Government may ban tobacco products adverts but keep playing around more serious societal problems such as official corruption that has become a defining attribute of the country in international relations. The very problems that threaten the future of our children will remain yet unsolved. All this noise reflects a conspiracy in high places against common people. They do all these to distract us from the bitter realities of the fact that the country does not appear to have any interest in its youths beyond selfish political interest. NGOs and activists at the forefront of these campaigns are not doing them for gratis. Their funding comes from somewhere. They dare not tell the public, in the spirit of Freedom of Information, how much they have spent lobbying for the passage of the bill in the National Assembly and the implications of the campaigns for the seriously fractured Nigerian economy.
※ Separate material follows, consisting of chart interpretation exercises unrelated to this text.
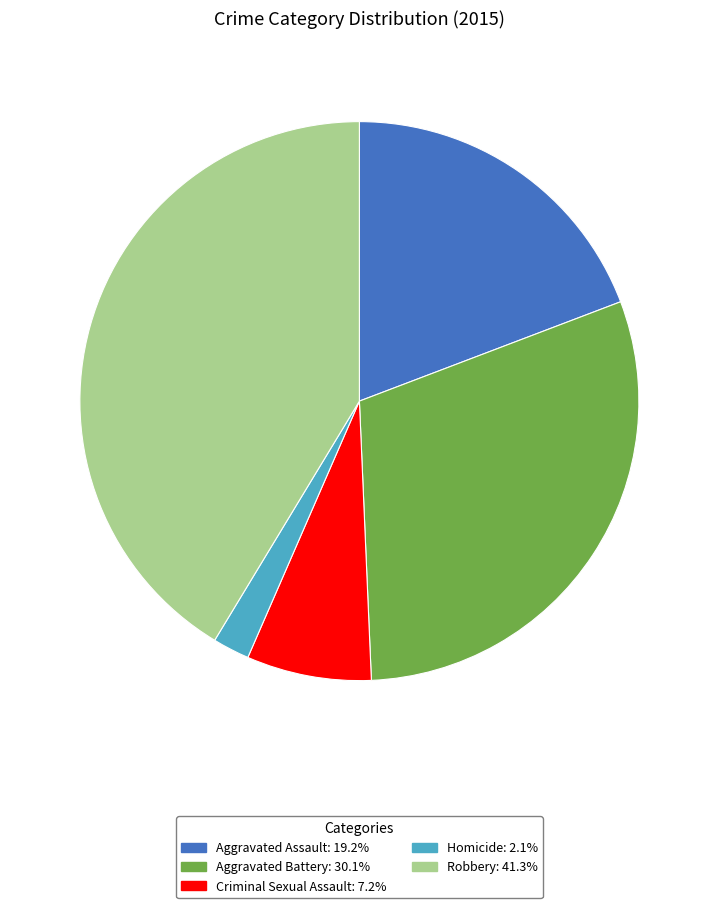

Does Aggravated Assault represent more than half of the total?

No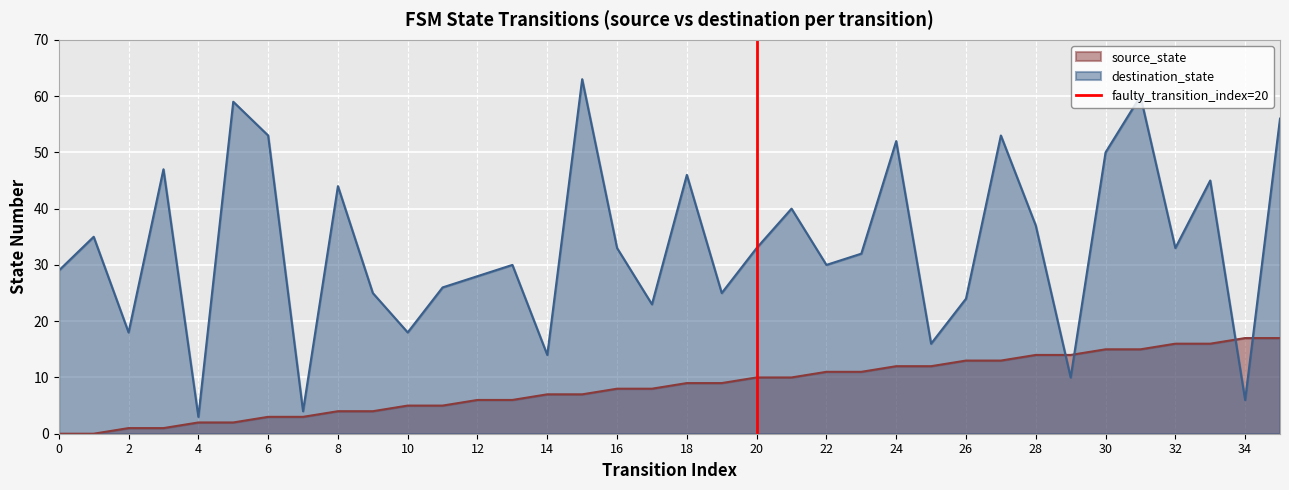

True or false: source_state has a value of 0 at 0.

True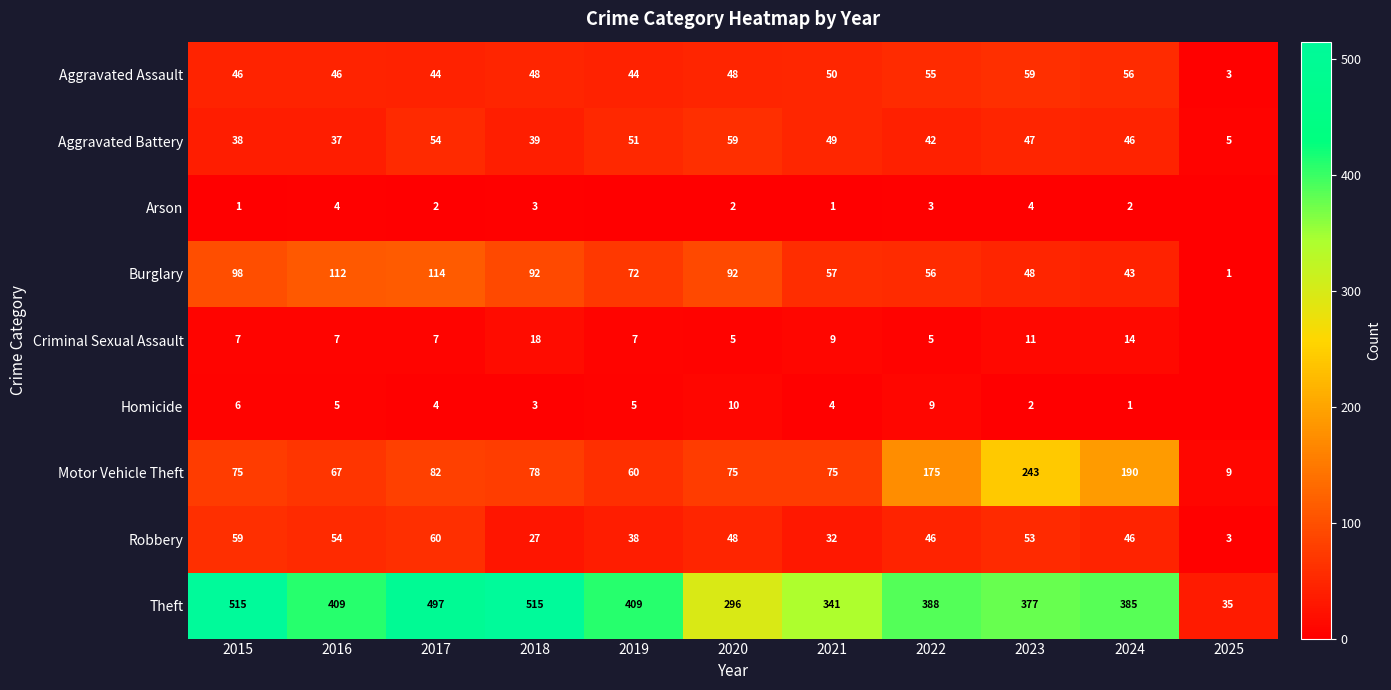

What is the minimum value for Motor Vehicle Theft?

9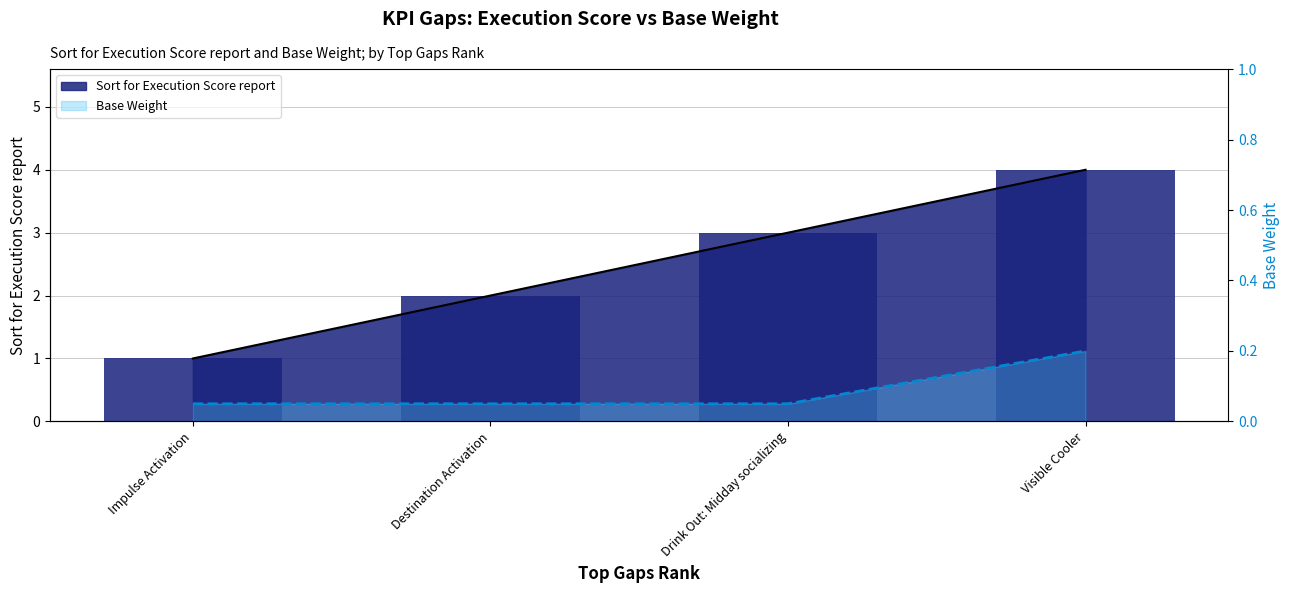

Between Drink Out: Midday socializing and Visible Cooler, which series saw the biggest shift?

Sort for Execution Score report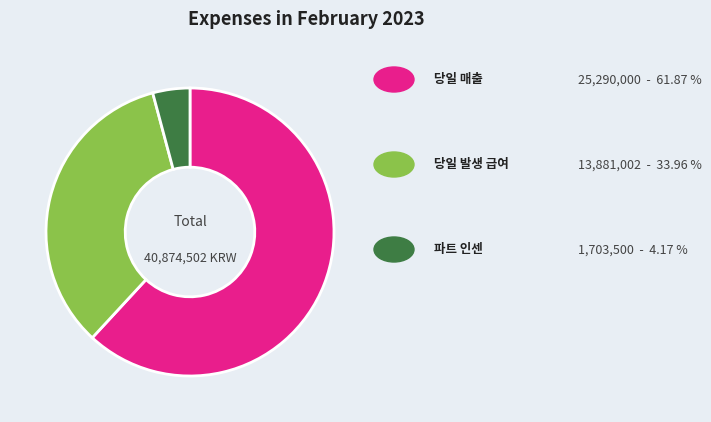

Does any single category account for the majority?

Yes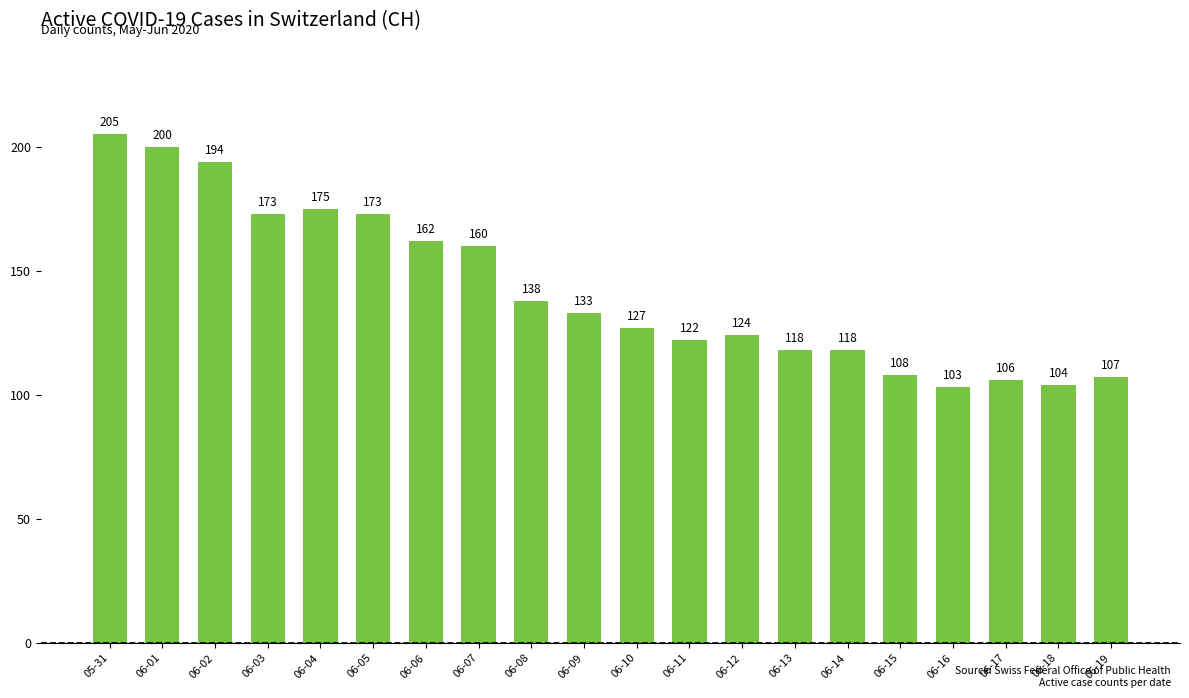

At which category does the chart reach its peak across all series?

05-31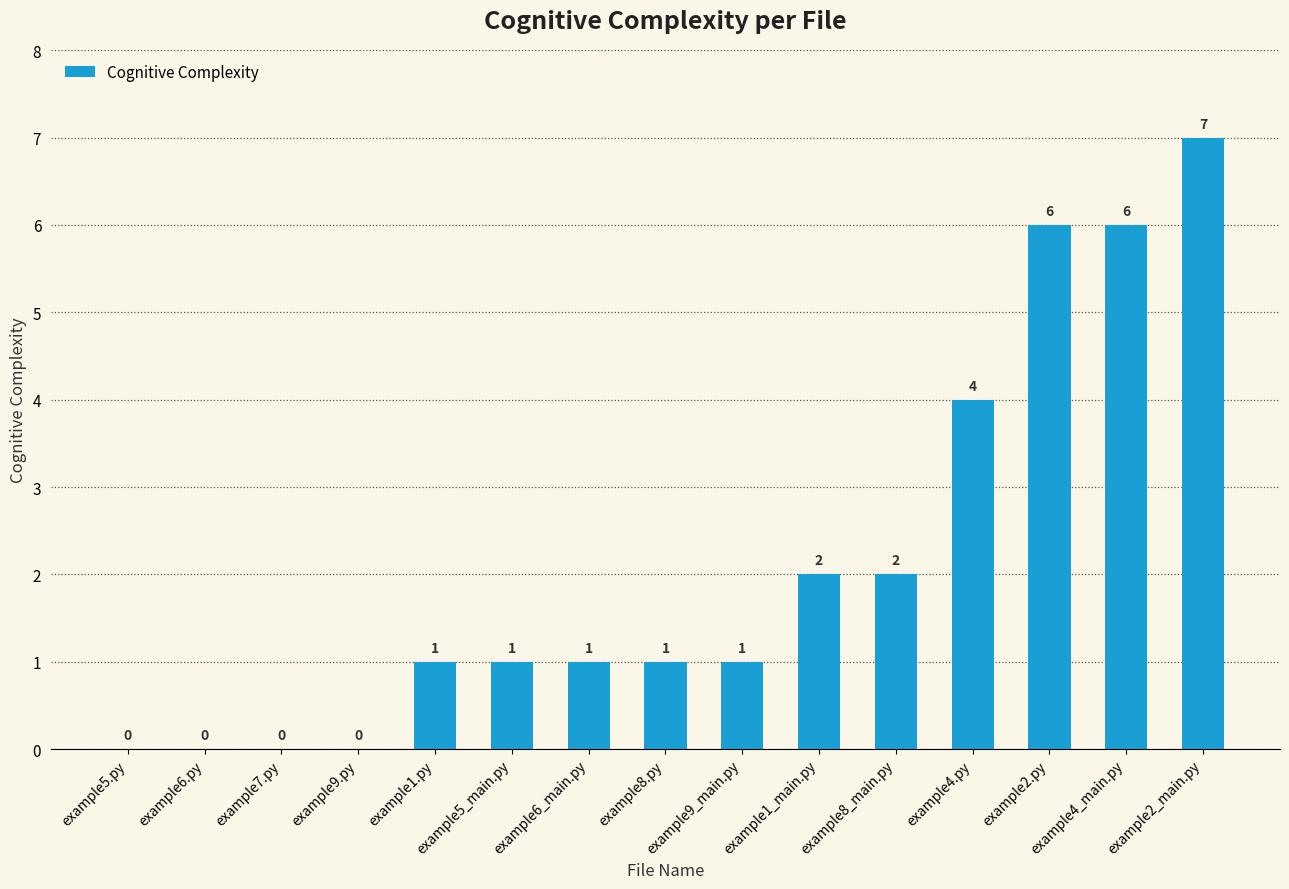

What is the sum of all values?

32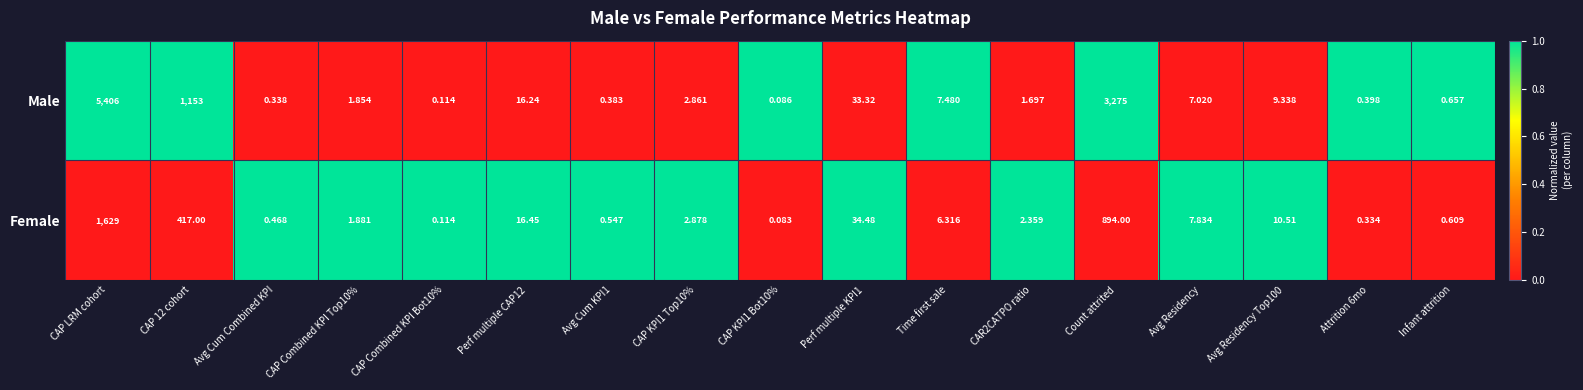

List the series in order of their overall mean, lowest first.

Female, Male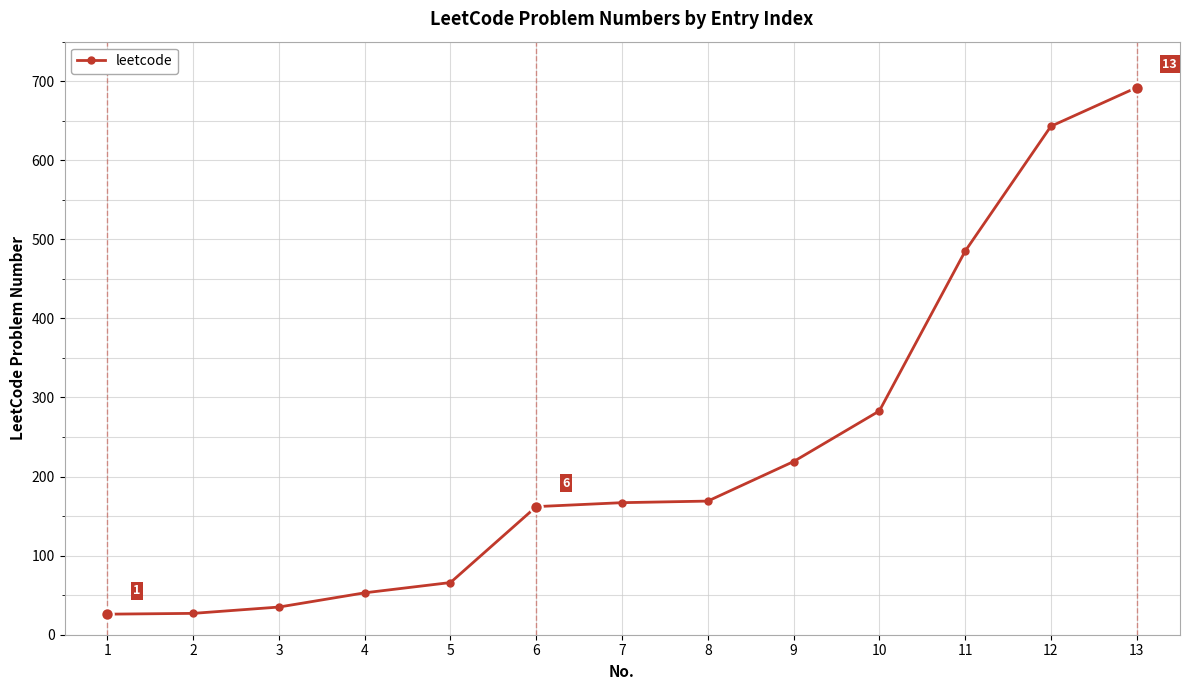

What is the change in value from 2 to 11?

+458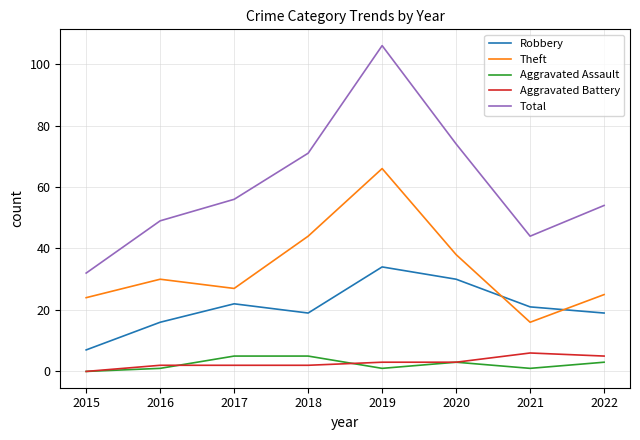

Which category has the highest value across all series?

2019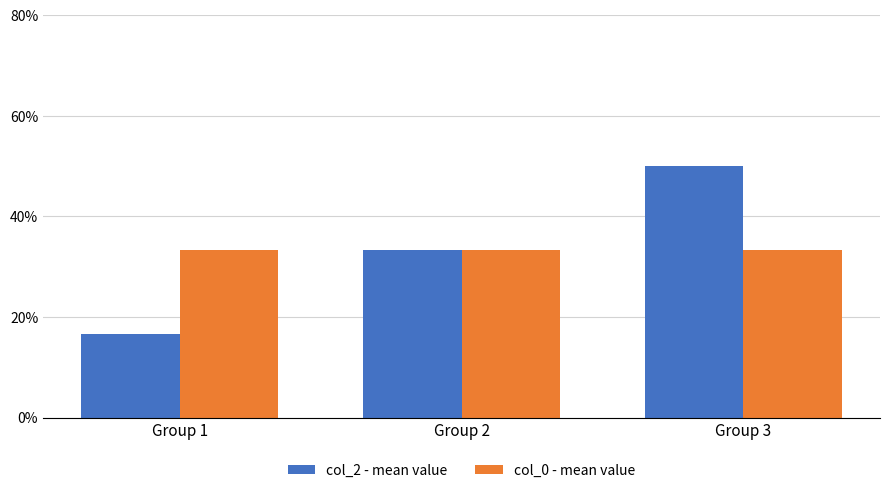

Does the chart contain stacked bars?

No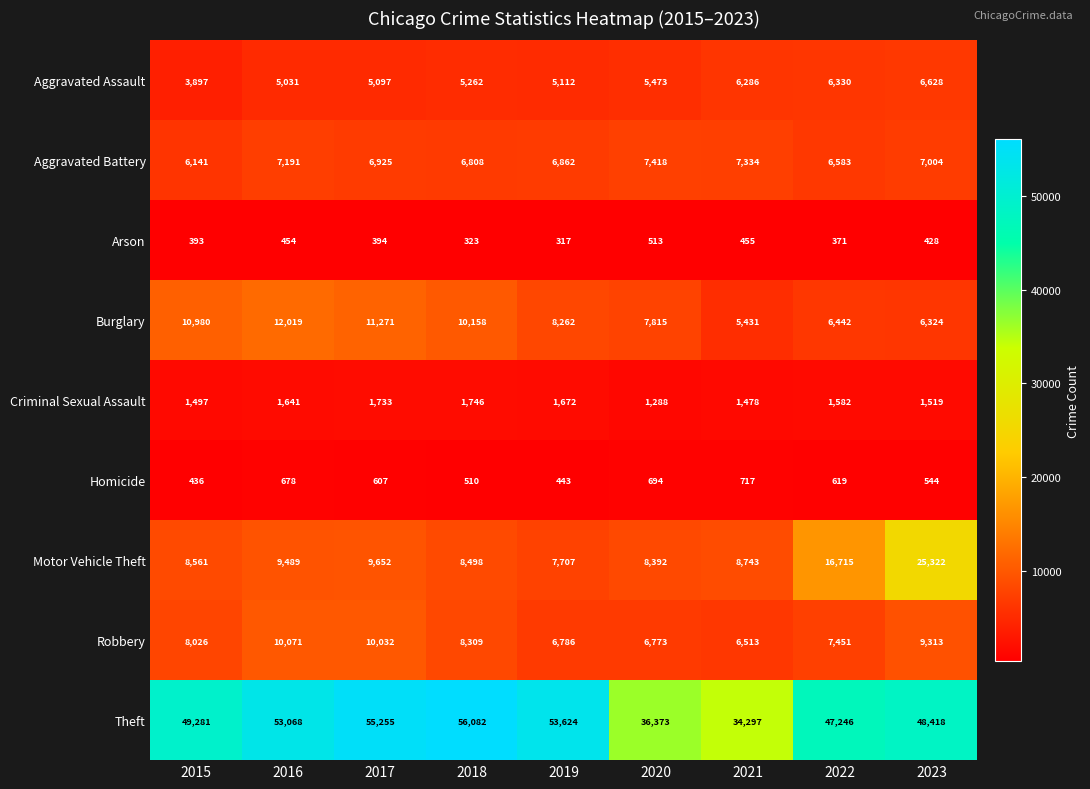

At 2015, list the series in order from smallest to largest.

Arson, Homicide, Criminal Sexual Assault, Aggravated Assault, Aggravated Battery, Robbery, Motor Vehicle Theft, Burglary, Theft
The World Health Organisation claims that tobacco kills up to half its users. Such claim is meaningless to an average Nigerian youth who since childhood has lived among people who smoke and is yet to see most of them fall dead. In principle such claims are just like the myths and taboos parents do tell their children when they are young. Children do grow up to a point where they doubt the authenticity of such claims and attempt the forbidden. Once they find out they are not true, children do become caught up in the habit of acting in defiance to those myths and taboos, even when they really don’t have to. Thus, what was intended to be deterrents end up being motivations. A friend once said that when he was in medical school, the common practice was if you cannot remember anything about the causes of some diseases, just write “smoking and drinking.” That reveals the degree of mystification around the use of tobacco products, even among those who are supposed to know better. One problem with mystification is that it is often counter-productive. When young people eventually find out that the claims made against tobacco are both unreasonable and unsubstantiated, nothing will be able to hold them back when they venture into its use.
Laws may be made against tobacco advertising but you and I cannot be too sure we will be any better for it. Our children sure will be left with the future that responsible parents can plan out for them and the one they can eke out for themselves in the absence of responsible parenthood. Laws may restrict the use of tobacco products to some quarters of the society but they will also give your children and mine more rights and freedom to visit anywhere they like. In the long run we will realise that legislation against tobacco will not do for kids what responsible parenthood must do for them. Take time to study the trend in teenage crimes in those countries where tobacco adverts have been banned for years; where most of the teenagers have never seen tobacco adverts on the TV. You will find that legislation, as good as it is, can be a distraction from addressing problems at their root. What happens after legislators have gone home with the popularity gained from bill sponsorship should start being our business because it really is our business.